BERITA TERKINI
Bursa Asia Menguat di Tengah Kebuntuan Diplomasi AS-Iran, Nikkei dan Kospi Cetak Rekor

Bursa Asia Menguat di Tengah Kebuntuan Diplomasi AS-Iran, Nikkei dan Kospi Cetak Rekor

Pasar saham Asia-Pasifik membuka perdagangan awal pekan dengan nada optimistis, meski ketegangan geopolitik terkait kebuntuan negosiasi antara Amerika Serikat dan Iran masih membayangi. Investor terlihat tetap fokus pada sentimen dan fundamental ekonomi regional, sementara risiko konflik di Timur Tengah berpotensi memengaruhi pergerakan energi global.

Di Jepang dan Korea Selatan, indeks utama justru mencatatkan rekor tertinggi baru. Nikkei 225 naik 0,53% pada Senin (27/4/2026), sementara Kospi menguat 1%. Sebaliknya, pasar Australia bergerak melemah, dengan indeks S&P/ASX 200 turun 0,54%.

Sentimen pasar dinilai tetap relatif kuat meskipun Presiden AS Donald Trump membatalkan rencana pengiriman utusan ke Islamabad untuk melanjutkan perundingan dengan Iran. Tokoh yang batal dikirim antara lain Steve Witkoff dan Jared Kushner. Trump menyebut negosiasi terhambat oleh “konflik internal dan kebingungan dalam kepemimpinan Iran”. Kondisi tersebut memperpanjang ketidakpastian diplomatik yang telah berlangsung selama berminggu-minggu.

Di pasar energi, harga minyak bereaksi cepat terhadap perkembangan tersebut. Minyak mentah Brent naik lebih dari 2% ke US$107,49 per barel, sementara minyak mentah AS mencapai US$96,19. Ketegangan juga meningkat di Selat Hormuz—jalur penting distribusi energi global—setelah muncul laporan bahwa pasukan Garda Revolusi Iran menaiki dua kapal kargo di wilayah tersebut.

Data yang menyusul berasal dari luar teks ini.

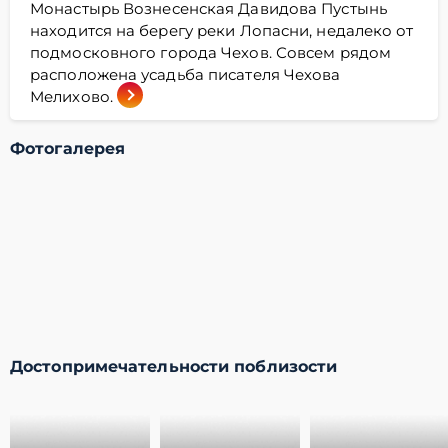
Монастырь Вознесенская Давидова Пустынь
находится на берегу реки Лопасни, недалеко от
подмосковного города Чехов. Совсем рядом
расположена усадьба писателя Чехова
Мелихово.
Фотогалерея
Достопримечательности поблизости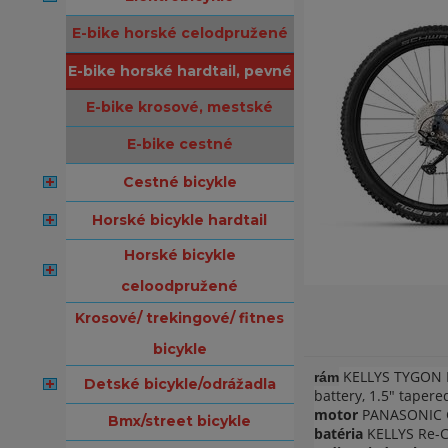
e-bike horské celodpružené
e-bike horské hardtail, pevné
e-bike krosové, mestské
e-bike cestné
cestné bicykle
horské bicykle hardtail
horské bicykle
celoodpružené
krosové/ trekingové/ fitnes
bicykle
KELLYS TYGON R-
rám
detské bicykle/odrážadla
battery, 1.5" taper
motor
PANASONIC GX
bmx/street bicykle
batéria
KELLYS Re-Ch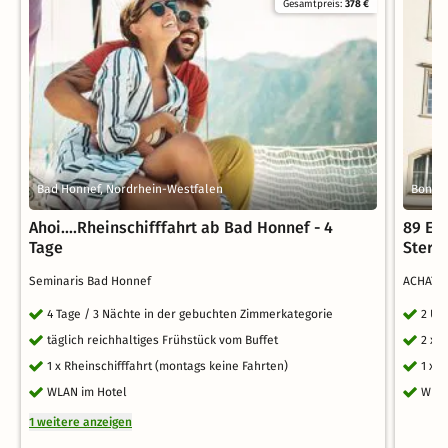
Gesamtpreis:
378 €
Bad Honnef, Nordrhein-Westfalen
Bonn, 
Ahoi....Rheinschifffahrt ab Bad Honnef - 4
89 Eu
Tage
Stern
Seminaris Bad Honnef
ACHAT S
4 Tage / 3 Nächte in der gebuchten Zimmerkategorie
2 Üb
täglich reichhaltiges Frühstück vom Buffet
2 x 
1 x Rheinschifffahrt (montags keine Fahrten)
1 x 
WLAN im Hotel
WLA
1 weitere anzeigen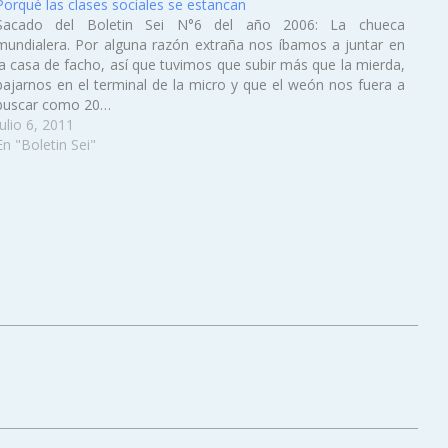
Porqué las clases sociales se estancan
Sacado del Boletin Sei N°6 del año 2006: La chueca
mundialera. Por alguna razón extraña nos íbamos a juntar en
la casa de facho, así que tuvimos que subir más que la mierda,
bajarnos en el terminal de la micro y que el weón nos fuera a
buscar como 20…
Julio 6, 2011
En "Boletin Sei"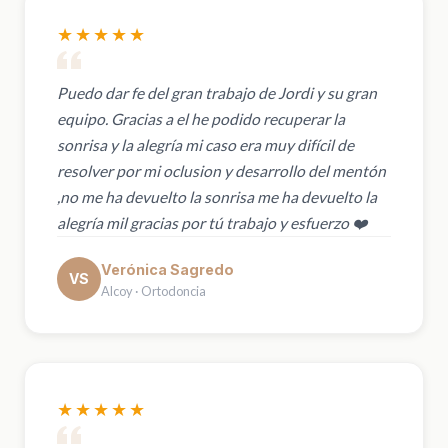
★★★★★
Puedo dar fe del gran trabajo de Jordi y su gran
equipo. Gracias a el he podido recuperar la
sonrisa y la alegría mi caso era muy difícil de
resolver por mi oclusion y desarrollo del mentón
,no me ha devuelto la sonrisa me ha devuelto la
alegría mil gracias por tú trabajo y esfuerzo ❤️
Verónica Sagredo
VS
Alcoy · Ortodoncia
★★★★★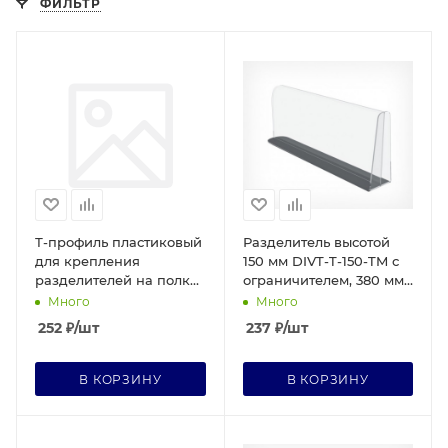
ФИЛЬТР
Т-профиль пластиковый
Разделитель высотой
для крепления
150 мм DIVT-T-150-TM с
разделителей на полке
ограничителем, 380 мм
T-RAIL30 ТМ, длина
с магнитным скотчем
Много
Много
1000мм с маг.скотч (10)
(20)
252
₽
/шт
237
₽
/шт
В КОРЗИНУ
В КОРЗИНУ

Lonjakan harga minyak menegaskan sensitivitas pasar terhadap risiko geopolitik, terutama di kawasan yang menjadi pusat pasokan energi dunia. Sementara itu, pasar berjangka AS bergerak melemah. Kontrak berjangka Dow Jones Industrial Average turun 0,2%, sedangkan S&P 500 dan Nasdaq 100 masing-masing turun 0,3%.

Meski demikian, kinerja Wall Street pada pekan sebelumnya menunjukkan penguatan. S&P 500 dan Nasdaq Composite ditutup di level rekor, didorong saham teknologi dan optimisme pertumbuhan ekonomi. S&P 500 naik 0,8% ke 7.165,08 dan Nasdaq melonjak 1,63% ke 24.836,60, sementara Dow Jones terkoreksi tipis 0,16%.